* **Problem description**
Search the entries below for "labels". Report each line where it occurs.

* **Study material**
******************************
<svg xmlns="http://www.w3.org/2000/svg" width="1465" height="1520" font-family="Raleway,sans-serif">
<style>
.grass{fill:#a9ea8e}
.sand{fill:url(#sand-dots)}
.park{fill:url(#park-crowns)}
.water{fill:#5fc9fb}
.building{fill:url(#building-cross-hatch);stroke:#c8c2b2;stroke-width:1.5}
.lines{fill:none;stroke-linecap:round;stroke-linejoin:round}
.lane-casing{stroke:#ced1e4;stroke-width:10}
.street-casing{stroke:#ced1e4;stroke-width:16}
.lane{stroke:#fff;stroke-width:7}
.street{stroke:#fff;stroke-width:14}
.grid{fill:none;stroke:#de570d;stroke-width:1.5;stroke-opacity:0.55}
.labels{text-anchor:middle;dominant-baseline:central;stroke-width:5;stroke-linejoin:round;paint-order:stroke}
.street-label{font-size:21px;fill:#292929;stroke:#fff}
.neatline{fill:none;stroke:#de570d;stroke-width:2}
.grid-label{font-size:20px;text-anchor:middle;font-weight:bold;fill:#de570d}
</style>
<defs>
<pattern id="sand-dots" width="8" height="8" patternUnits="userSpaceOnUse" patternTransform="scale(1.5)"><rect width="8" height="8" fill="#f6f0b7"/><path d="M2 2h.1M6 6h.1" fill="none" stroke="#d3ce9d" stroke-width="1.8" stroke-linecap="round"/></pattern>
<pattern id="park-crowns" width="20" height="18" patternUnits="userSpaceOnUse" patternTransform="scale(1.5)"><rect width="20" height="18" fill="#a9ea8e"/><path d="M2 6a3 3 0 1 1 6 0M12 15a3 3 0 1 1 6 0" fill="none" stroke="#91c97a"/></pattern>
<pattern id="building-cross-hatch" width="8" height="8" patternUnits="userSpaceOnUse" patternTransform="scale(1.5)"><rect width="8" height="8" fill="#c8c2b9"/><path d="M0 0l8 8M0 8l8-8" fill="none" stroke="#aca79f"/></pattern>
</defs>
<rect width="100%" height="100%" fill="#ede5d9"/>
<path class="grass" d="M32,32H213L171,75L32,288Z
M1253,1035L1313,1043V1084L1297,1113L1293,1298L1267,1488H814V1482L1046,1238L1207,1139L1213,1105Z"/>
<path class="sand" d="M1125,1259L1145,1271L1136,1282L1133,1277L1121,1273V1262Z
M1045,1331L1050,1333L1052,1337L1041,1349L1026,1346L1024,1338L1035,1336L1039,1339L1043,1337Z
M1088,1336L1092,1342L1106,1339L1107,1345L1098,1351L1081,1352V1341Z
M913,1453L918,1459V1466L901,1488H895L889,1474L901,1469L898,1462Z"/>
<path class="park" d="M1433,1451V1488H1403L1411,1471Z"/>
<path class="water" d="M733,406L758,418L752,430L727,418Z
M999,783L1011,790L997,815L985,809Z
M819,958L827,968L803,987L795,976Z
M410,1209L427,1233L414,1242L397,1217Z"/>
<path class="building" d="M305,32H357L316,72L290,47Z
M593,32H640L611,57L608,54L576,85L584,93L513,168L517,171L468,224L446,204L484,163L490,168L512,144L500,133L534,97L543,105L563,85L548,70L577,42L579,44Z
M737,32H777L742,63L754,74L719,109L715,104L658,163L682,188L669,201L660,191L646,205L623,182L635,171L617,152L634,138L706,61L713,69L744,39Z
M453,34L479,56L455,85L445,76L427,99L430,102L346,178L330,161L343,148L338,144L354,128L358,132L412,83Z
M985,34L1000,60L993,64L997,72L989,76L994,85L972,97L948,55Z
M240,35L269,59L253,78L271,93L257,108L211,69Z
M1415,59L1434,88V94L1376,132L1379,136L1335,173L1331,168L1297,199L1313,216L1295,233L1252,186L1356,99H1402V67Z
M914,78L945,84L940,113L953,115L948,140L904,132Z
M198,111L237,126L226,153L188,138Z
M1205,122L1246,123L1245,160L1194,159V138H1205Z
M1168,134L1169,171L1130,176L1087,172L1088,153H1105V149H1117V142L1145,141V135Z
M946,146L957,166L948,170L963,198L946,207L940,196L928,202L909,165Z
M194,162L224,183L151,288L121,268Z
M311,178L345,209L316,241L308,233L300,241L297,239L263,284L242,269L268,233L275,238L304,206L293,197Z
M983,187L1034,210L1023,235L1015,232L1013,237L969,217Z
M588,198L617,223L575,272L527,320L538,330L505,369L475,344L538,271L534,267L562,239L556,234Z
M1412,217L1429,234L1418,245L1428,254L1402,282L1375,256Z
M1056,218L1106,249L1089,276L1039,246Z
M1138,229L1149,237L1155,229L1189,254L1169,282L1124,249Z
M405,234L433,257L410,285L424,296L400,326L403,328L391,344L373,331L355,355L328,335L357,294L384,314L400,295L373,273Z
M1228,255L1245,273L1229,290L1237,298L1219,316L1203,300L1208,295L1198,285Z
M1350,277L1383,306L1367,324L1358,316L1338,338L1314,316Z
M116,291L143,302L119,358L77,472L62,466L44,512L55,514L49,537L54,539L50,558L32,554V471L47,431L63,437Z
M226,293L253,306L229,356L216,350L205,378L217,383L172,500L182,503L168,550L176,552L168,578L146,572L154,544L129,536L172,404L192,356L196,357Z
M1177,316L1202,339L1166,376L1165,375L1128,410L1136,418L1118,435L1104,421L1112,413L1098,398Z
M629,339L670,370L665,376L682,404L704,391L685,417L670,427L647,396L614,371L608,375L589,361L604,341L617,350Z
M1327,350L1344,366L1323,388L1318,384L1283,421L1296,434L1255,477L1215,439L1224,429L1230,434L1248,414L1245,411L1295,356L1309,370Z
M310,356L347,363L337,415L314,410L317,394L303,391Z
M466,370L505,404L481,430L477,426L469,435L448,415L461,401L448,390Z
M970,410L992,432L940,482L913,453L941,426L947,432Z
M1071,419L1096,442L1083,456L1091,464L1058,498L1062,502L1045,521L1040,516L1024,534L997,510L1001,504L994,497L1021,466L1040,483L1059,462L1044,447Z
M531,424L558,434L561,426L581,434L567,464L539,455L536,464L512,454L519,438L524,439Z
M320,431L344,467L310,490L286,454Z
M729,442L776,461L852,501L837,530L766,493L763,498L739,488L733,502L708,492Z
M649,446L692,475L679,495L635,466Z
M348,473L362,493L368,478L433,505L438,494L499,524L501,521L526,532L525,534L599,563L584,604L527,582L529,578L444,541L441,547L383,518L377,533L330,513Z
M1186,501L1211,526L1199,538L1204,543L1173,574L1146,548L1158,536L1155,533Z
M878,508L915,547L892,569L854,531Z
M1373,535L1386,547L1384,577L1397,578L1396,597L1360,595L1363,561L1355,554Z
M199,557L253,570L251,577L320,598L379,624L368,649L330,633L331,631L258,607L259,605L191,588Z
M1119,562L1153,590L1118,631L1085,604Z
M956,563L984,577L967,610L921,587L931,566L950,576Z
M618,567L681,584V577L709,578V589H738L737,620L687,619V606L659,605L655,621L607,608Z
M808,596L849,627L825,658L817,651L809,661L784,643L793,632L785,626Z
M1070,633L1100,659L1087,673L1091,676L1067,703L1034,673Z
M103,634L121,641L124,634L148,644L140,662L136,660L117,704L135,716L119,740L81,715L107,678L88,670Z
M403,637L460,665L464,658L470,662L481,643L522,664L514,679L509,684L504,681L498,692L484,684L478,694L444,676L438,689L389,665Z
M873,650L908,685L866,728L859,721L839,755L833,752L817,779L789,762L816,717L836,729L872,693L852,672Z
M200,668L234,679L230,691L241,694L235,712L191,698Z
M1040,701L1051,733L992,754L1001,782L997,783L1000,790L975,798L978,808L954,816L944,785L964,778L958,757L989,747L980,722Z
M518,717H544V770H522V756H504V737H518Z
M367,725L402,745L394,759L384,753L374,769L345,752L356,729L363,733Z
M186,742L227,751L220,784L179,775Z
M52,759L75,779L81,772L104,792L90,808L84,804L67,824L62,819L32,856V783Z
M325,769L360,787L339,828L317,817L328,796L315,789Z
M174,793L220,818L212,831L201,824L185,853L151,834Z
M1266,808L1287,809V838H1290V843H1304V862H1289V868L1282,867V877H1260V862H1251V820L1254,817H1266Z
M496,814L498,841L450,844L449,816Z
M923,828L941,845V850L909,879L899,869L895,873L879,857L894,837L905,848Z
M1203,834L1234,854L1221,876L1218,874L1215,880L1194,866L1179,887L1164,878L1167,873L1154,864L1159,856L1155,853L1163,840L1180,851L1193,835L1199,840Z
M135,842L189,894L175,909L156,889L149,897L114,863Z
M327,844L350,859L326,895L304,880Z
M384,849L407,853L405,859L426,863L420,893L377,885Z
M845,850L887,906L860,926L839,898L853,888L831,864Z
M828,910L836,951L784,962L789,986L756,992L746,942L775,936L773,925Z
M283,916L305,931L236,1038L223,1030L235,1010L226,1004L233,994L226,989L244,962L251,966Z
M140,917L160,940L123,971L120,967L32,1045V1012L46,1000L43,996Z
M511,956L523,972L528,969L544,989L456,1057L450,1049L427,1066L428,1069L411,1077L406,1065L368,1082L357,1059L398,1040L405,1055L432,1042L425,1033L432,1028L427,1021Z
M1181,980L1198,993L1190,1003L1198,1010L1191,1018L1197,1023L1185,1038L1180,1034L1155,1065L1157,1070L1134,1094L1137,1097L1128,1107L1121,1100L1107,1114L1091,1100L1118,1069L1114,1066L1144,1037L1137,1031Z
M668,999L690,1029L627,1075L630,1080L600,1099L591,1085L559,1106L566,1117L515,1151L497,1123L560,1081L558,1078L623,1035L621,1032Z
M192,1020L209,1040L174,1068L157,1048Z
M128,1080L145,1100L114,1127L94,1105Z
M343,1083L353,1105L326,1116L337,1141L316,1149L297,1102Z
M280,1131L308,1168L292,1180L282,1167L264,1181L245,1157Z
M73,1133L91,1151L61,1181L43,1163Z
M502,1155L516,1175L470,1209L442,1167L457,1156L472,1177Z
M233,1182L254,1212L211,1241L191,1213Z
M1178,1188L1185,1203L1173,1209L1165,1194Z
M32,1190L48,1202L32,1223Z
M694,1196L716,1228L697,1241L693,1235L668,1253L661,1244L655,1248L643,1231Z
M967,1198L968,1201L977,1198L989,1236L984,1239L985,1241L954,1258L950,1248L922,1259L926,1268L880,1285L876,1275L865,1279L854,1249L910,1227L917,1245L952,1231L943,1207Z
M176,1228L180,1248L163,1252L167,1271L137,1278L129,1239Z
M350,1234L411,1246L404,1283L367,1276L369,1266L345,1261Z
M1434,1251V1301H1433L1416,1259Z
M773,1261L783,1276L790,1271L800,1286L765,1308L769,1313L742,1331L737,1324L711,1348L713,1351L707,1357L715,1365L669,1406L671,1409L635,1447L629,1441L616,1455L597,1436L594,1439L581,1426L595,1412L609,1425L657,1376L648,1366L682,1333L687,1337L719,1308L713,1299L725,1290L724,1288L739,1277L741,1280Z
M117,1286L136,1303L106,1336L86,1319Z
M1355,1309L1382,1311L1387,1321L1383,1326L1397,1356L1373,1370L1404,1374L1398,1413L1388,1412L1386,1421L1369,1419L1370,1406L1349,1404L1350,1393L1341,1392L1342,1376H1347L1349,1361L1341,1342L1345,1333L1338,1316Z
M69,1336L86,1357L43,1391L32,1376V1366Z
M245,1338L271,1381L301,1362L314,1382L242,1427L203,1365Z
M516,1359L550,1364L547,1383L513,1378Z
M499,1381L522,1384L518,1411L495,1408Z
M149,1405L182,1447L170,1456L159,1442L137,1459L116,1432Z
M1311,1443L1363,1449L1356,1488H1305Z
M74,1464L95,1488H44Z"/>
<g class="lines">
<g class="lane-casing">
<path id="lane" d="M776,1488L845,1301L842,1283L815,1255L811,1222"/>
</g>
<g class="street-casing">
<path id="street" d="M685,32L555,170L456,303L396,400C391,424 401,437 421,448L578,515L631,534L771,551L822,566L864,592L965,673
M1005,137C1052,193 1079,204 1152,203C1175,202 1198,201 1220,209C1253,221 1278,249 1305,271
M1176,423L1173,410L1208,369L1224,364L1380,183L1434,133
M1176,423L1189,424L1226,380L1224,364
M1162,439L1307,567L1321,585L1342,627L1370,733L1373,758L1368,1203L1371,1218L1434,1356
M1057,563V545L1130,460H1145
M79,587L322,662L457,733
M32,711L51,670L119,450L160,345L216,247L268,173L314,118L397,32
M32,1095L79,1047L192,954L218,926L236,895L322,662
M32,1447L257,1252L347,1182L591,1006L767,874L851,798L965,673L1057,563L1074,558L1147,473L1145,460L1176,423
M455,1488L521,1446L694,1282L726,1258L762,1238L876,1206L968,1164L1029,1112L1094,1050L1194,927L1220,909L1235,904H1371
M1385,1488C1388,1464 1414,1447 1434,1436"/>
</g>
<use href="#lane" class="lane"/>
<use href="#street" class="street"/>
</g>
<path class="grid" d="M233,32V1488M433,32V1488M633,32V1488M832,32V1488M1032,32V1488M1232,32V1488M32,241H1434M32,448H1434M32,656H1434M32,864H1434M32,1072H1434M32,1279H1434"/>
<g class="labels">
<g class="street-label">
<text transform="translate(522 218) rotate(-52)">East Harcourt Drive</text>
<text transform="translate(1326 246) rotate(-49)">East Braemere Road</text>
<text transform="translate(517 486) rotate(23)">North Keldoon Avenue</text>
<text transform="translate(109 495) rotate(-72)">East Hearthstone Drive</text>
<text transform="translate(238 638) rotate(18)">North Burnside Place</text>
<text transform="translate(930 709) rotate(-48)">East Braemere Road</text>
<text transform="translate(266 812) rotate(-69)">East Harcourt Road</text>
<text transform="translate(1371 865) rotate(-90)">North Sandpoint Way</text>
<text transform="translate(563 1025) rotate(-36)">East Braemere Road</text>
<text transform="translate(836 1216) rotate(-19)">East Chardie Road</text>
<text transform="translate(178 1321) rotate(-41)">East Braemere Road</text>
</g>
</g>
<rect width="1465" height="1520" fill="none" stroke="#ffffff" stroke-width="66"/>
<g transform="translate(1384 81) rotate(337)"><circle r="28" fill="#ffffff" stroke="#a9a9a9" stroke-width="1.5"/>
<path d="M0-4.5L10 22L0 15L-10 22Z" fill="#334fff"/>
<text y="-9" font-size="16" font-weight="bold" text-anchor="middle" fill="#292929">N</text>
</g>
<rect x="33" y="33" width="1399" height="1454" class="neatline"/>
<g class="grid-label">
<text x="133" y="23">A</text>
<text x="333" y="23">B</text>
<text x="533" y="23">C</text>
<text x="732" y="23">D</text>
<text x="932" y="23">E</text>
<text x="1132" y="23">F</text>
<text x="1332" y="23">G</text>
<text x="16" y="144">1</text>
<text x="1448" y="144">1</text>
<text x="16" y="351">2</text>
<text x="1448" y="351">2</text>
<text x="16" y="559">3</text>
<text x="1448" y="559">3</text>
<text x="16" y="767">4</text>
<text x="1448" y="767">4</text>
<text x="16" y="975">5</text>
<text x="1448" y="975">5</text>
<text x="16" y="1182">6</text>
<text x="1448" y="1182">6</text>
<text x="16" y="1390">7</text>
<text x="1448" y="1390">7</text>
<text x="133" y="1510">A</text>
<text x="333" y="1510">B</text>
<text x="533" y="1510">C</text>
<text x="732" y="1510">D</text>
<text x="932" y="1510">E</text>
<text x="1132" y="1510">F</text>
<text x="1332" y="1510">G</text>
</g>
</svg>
******************************
* **Task result**
.labels{text-anchor:middle;dominant-baseline:central;stroke-width:5;stroke-linejoin:round;paint-order:stroke}
<g class="labels">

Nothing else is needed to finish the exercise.